Y en los albergues, qué poquito tienen. Escasean el arroz, los frijoles, las papas y las cebollas. De carne ni hablar, los niños se pasan sin comer proteínas durante días. Se amontonan felices en el reparto de galletas, que los adultos miran con envidia. Juegan en el patio mientras sus padres aguzan el oído al pitido del tren. Unos esperan, otros siguen llegando, agotados y sucios, heridos. Las llamadas en la puerta de hierro no dejan de sonar. Entran y se meten a las duchas entre bromas, la meta está cada día más cerca. Algunos dormitan, otros cuentan el horror. "¿Es que no son humanos?", se preguntan sobre las extorsiones en el camino. Alegres también, mujeres y hombres se emplean en la cocina al aire libre, siempre hay grupos de recién llegados que necesitan un plato caliente. El albergue de Huichapan vive de las donaciones. Y existe porque una mujer, doña Inés, que pastoreaba su ganado por esos parajes cercanos a la vía férrea se encontraba cada día con migrantes muertos de sed. Les daba agua, observaba la desgracia de cerca. Y un día donó una parte del terreno para construir unas precarias instalaciones que se fueron dotando de mejor acomodo con el tiempo. Literas, bolsas de ropa, un consultorio médico sin médico, la cocina y las duchas, el comedor y la despensa. En un territorio despoblado, el viento silba por las noches y los centroamericanos se quejan del frío. A la espera de la Bestia.

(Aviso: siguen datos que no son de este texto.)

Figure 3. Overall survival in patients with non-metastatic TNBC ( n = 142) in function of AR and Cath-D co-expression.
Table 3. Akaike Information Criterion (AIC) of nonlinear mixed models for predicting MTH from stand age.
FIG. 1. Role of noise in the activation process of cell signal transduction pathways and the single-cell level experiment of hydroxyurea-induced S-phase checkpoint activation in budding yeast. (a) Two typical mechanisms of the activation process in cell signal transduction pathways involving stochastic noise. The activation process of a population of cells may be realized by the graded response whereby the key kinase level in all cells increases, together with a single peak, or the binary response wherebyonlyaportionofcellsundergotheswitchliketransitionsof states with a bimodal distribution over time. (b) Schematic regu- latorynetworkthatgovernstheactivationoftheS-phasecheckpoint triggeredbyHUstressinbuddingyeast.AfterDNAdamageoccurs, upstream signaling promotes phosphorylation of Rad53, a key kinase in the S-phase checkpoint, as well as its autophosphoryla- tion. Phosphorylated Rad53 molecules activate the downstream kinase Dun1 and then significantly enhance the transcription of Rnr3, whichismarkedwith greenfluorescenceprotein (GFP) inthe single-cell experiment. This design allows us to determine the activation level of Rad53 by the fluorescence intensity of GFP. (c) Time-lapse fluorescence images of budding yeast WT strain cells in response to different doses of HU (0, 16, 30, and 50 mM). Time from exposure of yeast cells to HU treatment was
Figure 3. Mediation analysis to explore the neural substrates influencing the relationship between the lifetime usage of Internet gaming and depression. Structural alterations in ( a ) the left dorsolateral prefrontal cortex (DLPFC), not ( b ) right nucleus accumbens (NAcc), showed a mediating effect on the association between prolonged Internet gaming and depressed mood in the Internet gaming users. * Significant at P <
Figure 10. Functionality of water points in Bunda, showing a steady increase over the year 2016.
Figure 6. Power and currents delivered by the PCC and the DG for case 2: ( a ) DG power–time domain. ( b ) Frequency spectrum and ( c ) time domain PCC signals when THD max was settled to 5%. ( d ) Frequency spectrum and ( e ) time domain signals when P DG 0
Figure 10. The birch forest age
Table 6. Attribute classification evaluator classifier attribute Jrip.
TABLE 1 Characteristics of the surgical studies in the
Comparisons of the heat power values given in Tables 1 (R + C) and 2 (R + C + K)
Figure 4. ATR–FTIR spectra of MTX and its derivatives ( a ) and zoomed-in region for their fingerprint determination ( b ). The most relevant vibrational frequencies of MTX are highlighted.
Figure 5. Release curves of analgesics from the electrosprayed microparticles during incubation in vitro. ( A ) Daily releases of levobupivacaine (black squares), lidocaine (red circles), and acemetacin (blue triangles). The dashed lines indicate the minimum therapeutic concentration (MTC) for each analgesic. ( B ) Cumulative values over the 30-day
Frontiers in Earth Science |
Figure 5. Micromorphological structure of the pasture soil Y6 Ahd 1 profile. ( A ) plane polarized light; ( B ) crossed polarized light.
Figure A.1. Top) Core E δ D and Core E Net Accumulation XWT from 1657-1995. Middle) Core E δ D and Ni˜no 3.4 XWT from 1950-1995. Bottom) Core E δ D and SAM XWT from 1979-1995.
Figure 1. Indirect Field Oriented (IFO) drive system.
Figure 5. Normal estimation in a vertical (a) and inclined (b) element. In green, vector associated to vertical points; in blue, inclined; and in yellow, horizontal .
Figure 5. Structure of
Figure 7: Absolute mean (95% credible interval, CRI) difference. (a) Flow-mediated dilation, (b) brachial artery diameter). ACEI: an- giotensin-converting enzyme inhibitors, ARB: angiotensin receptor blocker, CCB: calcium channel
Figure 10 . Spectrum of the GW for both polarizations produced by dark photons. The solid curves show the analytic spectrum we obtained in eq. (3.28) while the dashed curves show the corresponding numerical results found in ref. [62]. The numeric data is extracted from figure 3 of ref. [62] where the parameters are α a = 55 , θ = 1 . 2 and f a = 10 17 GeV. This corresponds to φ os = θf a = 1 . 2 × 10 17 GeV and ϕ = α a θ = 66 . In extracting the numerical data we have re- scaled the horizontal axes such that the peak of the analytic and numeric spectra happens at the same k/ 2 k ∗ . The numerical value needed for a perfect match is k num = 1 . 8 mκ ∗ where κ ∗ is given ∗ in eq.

La migración es uno de los grandes negocios de este siglo. Se lucran los coyotes, los choferes piratas, la policía, el crimen organizado, incluso el comercio de dónde salen toneladas de alimentos para saciar el hambre de cientos de miles de desarrapados que cruzan sin nada por el mundo que todo lo tiene. En estos países dejarán la poca plata con la que partieron y aún tendrán que llamar para que les ingresen algo más si no quieren quedarse en medio del camino. Inserte moneda, dirá la máquina occidental que devora la miseria.

En el río Bravo, a su paso por Piedras Negras, la orilla es un hermoso parque por el que pasean los vecinos. Sentados en un banco, observan a una joven pareja, ella embarazada, atravesando la corriente mansa. El agua apenas sobrepasa sus rodillas, van lentos, la tarde está quieta, muriendo ya. Al otro lado está el terraplén coronado de espinas y las torretas de vigilancia estadounidenses. Cuando alcanzan la orilla siguen entre juncos y breñas salvajes buscando el agujero por donde entrar al nuevo mundo. Algún lugareño les da indicaciones a voces desde el lado mexicano. "Más allá, más allá, sigan, sigan". Los habitantes están acostumbrados a este juego cruel al que someten a la migración, los observan como quien mira en la televisión una regata por el río, en una tarde bobalicona de domingo. Con solidaridad o con indiferencia, el paisaje ya es conocido. Por fin, la pareja encuentra el acceso y se entrega a las autoridades. El destino es todavía incierto.

Un día, la hija adolescente de los venezolanos Carlos y Emily, que quiere ser médica, quizá aparezca en los diarios como aquella que descubrió una vacuna, o dará entrevistas desde su papel de afamada escritora en las que contará cómo llegó mojada a los Estados Unidos y construyó su futuro. Los niños de los albergues quizá logren ser astronautas, abogados o presidentes en la Casa Blanca. Recordarán entonces que hay una infernal travesía que nadie debe olvidar. Pero, a buen seguro, cuando eso ocurra, otros miles de niños como ellos seguirán todavía cruzando el río y subiendo a un tren.